В день отъезда журналисту, который особенно настойчиво домогался его, Распутин прокричал по телефону с неприятным слезным надрывом:

– Коли хочешь видеть меня для пера – не приезжай, нечего тебе здесь делать, коли ежели для души, то заглядывай! Все понял, милый?

А вот Александр Иванович из сдержанной газеты «День» понравился ему с первого взгляда – спокойный, с вдумчивым, необманывающим взглядом, душевный, обходительный. Приятный человек. Журналист журналисту – рознь. Такой человек очень бы пришелся к месту в газете, которую Распутин надумал издавать.

– Вот, черт побери! – с досадою пробормотал он. – Упустил! Не взял ни адреса, ни телефона. Забыл!

– Чего упустил, Ефимыч?

– Да журналиста одного. Очень мне понравился. С бабами своими зателепался, и-и… – Он отпустил плечи мужиков, за которые держался, и развел руки – земля вроде бы больше не кренилась, не подпрыгивала под ним, вела себя спокойно. – И упустил. Хотел к себе на работу переманить.

– Ты что, Ефимыч, завод надумал приобрести? Иль газету, раз журналистом заинтересовался?

– Кое-что надумал.

– А грамотешка?

– Грамотешки, ты прав, у меня маловато. Но подучусь ведь. Другие учатся – ничего! В семьдесят лет писать начинают, а я что, козел с капустой? У меня что, кроме шерсти и рогов, ничего нет? А? Уж извините, мужики, я никогда козлом с пустой черепушкой не был.

Тоненькая женская фигурка, одетая в черное, медленно приближалась к ним. Распутин снова обеспокоенно напрягся: где же он видел эту женщину? А ведь он ее точно видел! Видел именно эту фигуру – тонкую, по-кавказски гибкую, черную. Может быть, в Ялте среди крымских татар? Либо на Кавказе, – на Минеральных Водах среди местных абречек? Или все-таки в Петербурге? Струйка пота, возникшая у него на виске, тихо скользнула вниз. А это что такое? Он же никогда раньше не потел, даже с жестокого похмелья… Неужто что-то отказало в его организме?

Лоб тоже сделался мокрым.

«Солнце во всем виновато, жарит, парит – душно, гроза будет, потому и потею, – попытался Распутин успокоить себя. – Тьфу, как в бане… Сумасшедшее солнце!» Уши ему словно бы кто-то заткнул ватой, он перестал слышать, в теле возникла боль, потекла в кости, в жилы, в мышцы.

– Ты чего, Ефимыч? – толкнул Распутина один из мужиков. Распутин не ответил – не услышал мужика.

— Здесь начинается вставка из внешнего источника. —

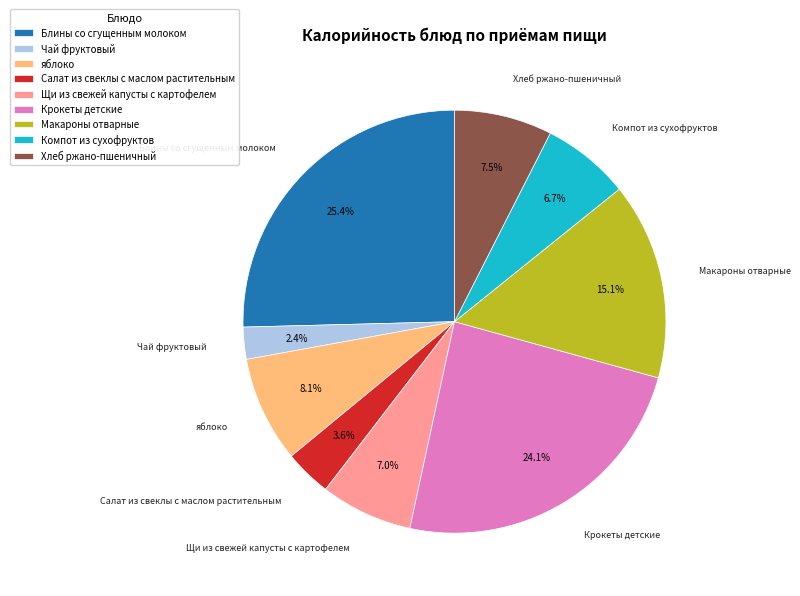

How many segments does this pie chart have?

9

От черной женской фигурки исходили какие-то опасные токи, Распутин ощущал их почти физически, пробовал противопоставить этим токам токи свои, соорудить заплотку, но этого ничего не получилось. В мозгу мелькнула мысль: «Надо бежать», но он никуда не побежал – да и никогда не бежал бы, продолжал идти навстречу женщине в черном. Та приближалась, была уже совсем недалеко. От горячей дороги неожиданно потянуло холодом. «Если она сейчас попросит денег – дам ей денег, – решил Распутин, – все, что есть в карманах, то и отдам. Если захочет быть ближайшей подругой Ани Вырубовой или фрейлиной мамаши – будет подругой и фрейлиной, если она попросится на курорт, в Германию, например, в этот самый Баден который – поедет в Баден. Это судьба!»